EXERCISE INSTRUCTIONS =>
Using the article on The New Republic, mark each statement yes or no according to whether it agrees with the article, and quote the article's deciding words. 1. Peretz gave up his position as master of South House to devote full time to The New Republic. 2. Karnow had served as foreign editor of The New Republic for five years before quitting. 3. The issue after Karnow's suggestion for a more detailed editorial covered the Mayaguez at length.

─── READING TEXT ───

Martin H. Peretz, lecturer on Social Studies, gave up his position as master of South House last June in order to devote full time to his recent purchase, The New Republic--the liberal, intellectual weekly magazine of politics and arts.
It is a magazine that congressmen and editors have always liked to read. Liberals in search of an opinion could find out what to think in often long, detailed articles, that made important and sometimes boring reading. Its reputation has been established by the contributions of such notables as Walter Lippmann '10, George Santayana '86, George Bernard Shaw, and Bertrand Russell. Peretz describes his readership as "over-educated, over-politicized, and over-affluent...the opinion-making elite."
However, some of Peretz's critics charge that his ardent Zionism is giving the magazine a new kind of predictability, not only in its treatment of the Middle East, but the rest of the world. Disgruntled former members of the staff say his yardstick for all matters is how they affect Israel, that his hawkish position on Israel has had a ripple effect on other issues. One of them cynically suggests that the magazine be renamed "The Middle East..And the Rest of The World."
An incident that Peretz's critics say illustrates the effects of his pro-Israeli convictions centered around the resignation of Stanley Karnow '45, foreign editor of The New Republic for two years, who quit last May. Things "came to a head," Karnow recalls, a day or two before the deadline of the May 24 issue, when President Ford announced that the United States had retaken the freighter Mayaguez after Cambodia had seized it. Karnow then wrote a two-paragraph editorial, that was mildly critical of U.S. policy and said that the military operation was staged "to rescue U.S. honor in wake of the Indochina debacle."
Karnow says he then suggested to Peretz that "we write an editorial examining everything," a more detailed criticism for the following issue. "Peretz told me he was in favor of what the government did," Karnow says and he speculates that Peretz was in basic agreement with the U.S. actions because they set a precedent for military intervention on behalf of Israel.
Peretz's version of the story goes that Karnow had not written anything in a month because he was engrossed in researching an article on Henry A. Kissinger '50. Peretz says he told him to finish the article on Kissinger before writing anything on Mayaguez.
In any case, the next issue came and went with no mention of Mayaguez, something Karnow considered inexcusable. This incident, compounded with other differences Peretz and Karnow were having, was enough to make Karnow resign.
Karnow says now that David Sanford, managing editor of The New Republic, told him that the reason Peretz didn't write the editorial was because "he didn't want to alienate the liberal readers."

─── RAW DATA ───

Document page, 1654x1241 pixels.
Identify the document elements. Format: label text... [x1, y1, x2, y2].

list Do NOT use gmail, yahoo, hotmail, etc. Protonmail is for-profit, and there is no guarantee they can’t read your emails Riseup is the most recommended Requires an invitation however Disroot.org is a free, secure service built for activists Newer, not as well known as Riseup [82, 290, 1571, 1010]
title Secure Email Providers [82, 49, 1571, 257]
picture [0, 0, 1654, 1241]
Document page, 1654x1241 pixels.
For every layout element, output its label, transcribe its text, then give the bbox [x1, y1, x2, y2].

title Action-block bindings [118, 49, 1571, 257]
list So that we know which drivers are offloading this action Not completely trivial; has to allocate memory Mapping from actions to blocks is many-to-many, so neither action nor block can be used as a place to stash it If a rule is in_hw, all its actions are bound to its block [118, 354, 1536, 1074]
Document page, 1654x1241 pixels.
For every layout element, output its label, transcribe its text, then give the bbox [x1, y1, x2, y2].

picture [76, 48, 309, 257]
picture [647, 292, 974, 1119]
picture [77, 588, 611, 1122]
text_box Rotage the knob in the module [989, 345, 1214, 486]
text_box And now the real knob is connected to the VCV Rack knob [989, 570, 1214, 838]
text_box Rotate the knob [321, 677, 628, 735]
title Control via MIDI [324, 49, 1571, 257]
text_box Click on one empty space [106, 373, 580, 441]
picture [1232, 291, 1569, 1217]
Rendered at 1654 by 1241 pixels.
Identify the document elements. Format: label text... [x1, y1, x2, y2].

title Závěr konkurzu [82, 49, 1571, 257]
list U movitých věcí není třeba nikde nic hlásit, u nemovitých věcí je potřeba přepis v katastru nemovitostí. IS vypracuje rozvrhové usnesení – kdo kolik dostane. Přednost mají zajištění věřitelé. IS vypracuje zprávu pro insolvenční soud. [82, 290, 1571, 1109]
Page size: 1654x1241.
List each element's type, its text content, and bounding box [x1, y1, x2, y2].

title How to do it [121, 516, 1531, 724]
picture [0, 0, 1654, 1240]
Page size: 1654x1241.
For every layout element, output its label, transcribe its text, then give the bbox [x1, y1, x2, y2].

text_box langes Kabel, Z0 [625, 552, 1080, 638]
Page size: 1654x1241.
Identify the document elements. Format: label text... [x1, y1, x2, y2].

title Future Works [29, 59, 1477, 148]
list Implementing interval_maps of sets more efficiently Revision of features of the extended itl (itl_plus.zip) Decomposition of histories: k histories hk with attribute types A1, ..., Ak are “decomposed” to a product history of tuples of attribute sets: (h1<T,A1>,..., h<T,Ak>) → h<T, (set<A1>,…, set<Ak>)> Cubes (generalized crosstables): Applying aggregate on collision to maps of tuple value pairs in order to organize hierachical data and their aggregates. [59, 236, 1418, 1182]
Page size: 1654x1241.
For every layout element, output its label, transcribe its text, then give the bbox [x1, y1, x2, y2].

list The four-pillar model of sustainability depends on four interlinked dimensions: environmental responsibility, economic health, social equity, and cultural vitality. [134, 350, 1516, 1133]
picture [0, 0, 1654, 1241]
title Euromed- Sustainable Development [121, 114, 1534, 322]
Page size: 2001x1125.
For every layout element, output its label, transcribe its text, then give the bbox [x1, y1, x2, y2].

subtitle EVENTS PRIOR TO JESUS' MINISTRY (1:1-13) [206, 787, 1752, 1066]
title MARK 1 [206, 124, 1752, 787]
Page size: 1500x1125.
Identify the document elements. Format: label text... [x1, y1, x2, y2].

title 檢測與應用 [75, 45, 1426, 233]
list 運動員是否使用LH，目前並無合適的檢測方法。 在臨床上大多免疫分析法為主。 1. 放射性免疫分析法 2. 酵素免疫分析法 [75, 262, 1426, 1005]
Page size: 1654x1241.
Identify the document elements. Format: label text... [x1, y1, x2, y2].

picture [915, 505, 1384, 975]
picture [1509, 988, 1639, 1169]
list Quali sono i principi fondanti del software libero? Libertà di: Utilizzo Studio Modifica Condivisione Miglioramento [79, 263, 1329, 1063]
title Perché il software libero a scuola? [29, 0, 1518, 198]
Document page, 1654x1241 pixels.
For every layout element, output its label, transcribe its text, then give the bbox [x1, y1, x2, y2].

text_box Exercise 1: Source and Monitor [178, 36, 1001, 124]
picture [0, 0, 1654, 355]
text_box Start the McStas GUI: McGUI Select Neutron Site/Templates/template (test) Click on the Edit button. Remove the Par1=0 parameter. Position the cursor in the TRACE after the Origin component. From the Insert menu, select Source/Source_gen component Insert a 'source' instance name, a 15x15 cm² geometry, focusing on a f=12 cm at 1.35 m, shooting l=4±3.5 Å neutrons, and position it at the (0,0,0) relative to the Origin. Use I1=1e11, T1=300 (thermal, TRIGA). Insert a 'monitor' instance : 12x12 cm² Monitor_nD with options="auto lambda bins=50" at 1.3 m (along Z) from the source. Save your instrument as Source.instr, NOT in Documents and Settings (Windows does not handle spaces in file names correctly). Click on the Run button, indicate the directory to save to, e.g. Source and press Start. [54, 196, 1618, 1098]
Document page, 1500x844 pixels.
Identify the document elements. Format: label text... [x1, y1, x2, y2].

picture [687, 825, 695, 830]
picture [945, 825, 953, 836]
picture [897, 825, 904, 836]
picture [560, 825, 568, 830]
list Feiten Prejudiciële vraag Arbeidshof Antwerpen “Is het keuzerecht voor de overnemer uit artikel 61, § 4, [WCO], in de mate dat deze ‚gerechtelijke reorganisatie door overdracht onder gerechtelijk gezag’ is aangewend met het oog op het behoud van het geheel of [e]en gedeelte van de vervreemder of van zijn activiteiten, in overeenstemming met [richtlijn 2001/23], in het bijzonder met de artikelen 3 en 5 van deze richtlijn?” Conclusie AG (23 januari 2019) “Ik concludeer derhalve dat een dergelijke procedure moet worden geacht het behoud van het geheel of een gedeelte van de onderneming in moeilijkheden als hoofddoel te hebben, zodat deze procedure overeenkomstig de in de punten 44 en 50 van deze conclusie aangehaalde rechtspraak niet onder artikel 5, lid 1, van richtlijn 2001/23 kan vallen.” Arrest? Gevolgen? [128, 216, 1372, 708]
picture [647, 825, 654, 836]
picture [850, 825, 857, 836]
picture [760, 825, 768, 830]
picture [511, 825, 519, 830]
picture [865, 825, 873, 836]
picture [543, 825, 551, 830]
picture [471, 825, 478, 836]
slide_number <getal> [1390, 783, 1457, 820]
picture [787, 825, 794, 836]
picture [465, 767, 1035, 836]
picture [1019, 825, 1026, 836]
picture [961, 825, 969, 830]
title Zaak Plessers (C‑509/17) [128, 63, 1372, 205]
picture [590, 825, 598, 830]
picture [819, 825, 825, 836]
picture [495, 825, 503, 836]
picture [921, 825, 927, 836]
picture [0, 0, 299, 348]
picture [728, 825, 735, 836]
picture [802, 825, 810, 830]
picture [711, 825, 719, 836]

───

RESPONSE =>
1. Yes: "gave up his position as master of South House last June in order to devote full time to his recent purchase, The New Republic"
2. No: "foreign editor of The New Republic for two years"
3. No: "the next issue came and went with no mention of Mayaguez"